NBCSN’s coverage of the 2020-21 NHL season continues with the Wednesday Night Hockey matchup between the Boston Bruins and Philadelphia Flyers. Coverage begins at 8 p.m. ET on NBCSN. You can watch the game online and on the NBC Sports app by clicking here.

The tagged photo appeared in Carter Hart’s Instagram feed and quickly caught his attention.

In the photo was Carter Gettler, wearing a Hart Flyers jersey shirt, who was about to undergo another chemotherapy treatment. To stay positive, the 5-year-old would wear the shirt for each session as he fights Langerhans Cell Histiocytosis (LCH), a rare pediatric cancer.

Hart reached out to the Gettlers to purchase bracelets they’re selling to raise awareness for LCH and to help with the financial aspect of treatments. Around that time the Flyers revealed their “Reverse Retro” designs and the goaltender decided to trade a jersey for a bracelet to help Little Carter during his fight.

The Gettlers are hoping that by the summer Little Carter is considered “non-active,” meaning he is free of symptoms and any signs of LCH.

This wasn’t the first time Carter Hart reached out to help someone in need. Last season he used a gold stick for warmups that featured a ladybug on it drawn by 5-year-old Lucy McCabe and her 6-year-old sister Molly. That happened weeks after Lucy died of cancer and he gave the stick to Molly following that game.


Professional athletes are seen in a different light by kids. They’re superheroes to many, and Hart understands the responsibility that comes with his platform and how much of an impact he can make in one’s life.

“We are definitely looked at a lot through the microscope and people look up to us, especially kids,” he said. “I think that is really important for us as athletes that we set a good example for younger generations. People are always keeping their eye on us, so we have to always make sure that we are doing the right thing.

“I guess that’s just who I am. That’s how I was raised and brought up by my parents and I just wanted to brighten up his day.”

SOURCE INFORMATION:
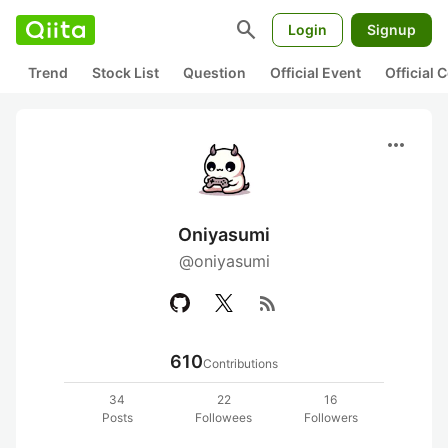
search
Login
Signup
Trend
Stock List
Question
Official Event
Official
more_horiz
Oniyasumi
@oniyasumi
rss_feed
610
Contributions
34
22
16
Posts
Followees
Followers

ACTIVITY:
Reproduce the Carter Hart article in full, word for word. The rows aren't needed here.

RESPONSE:
NBCSN’s coverage of the 2020-21 NHL season continues with the Wednesday Night Hockey matchup between the Boston Bruins and Philadelphia Flyers. Coverage begins at 8 p.m. ET on NBCSN. You can watch the game online and on the NBC Sports app by clicking here.

The tagged photo appeared in Carter Hart’s Instagram feed and quickly caught his attention.

In the photo was Carter Gettler, wearing a Hart Flyers jersey shirt, who was about to undergo another chemotherapy treatment. To stay positive, the 5-year-old would wear the shirt for each session as he fights Langerhans Cell Histiocytosis (LCH), a rare pediatric cancer.

Hart reached out to the Gettlers to purchase bracelets they’re selling to raise awareness for LCH and to help with the financial aspect of treatments. Around that time the Flyers revealed their “Reverse Retro” designs and the goaltender decided to trade a jersey for a bracelet to help Little Carter during his fight.

The Gettlers are hoping that by the summer Little Carter is considered “non-active,” meaning he is free of symptoms and any signs of LCH.

This wasn’t the first time Carter Hart reached out to help someone in need. Last season he used a gold stick for warmups that featured a ladybug on it drawn by 5-year-old Lucy McCabe and her 6-year-old sister Molly. That happened weeks after Lucy died of cancer and he gave the stick to Molly following that game.


Professional athletes are seen in a different light by kids. They’re superheroes to many, and Hart understands the responsibility that comes with his platform and how much of an impact he can make in one’s life.

“We are definitely looked at a lot through the microscope and people look up to us, especially kids,” he said. “I think that is really important for us as athletes that we set a good example for younger generations. People are always keeping their eye on us, so we have to always make sure that we are doing the right thing.

“I guess that’s just who I am. That’s how I was raised and brought up by my parents and I just wanted to brighten up his day.”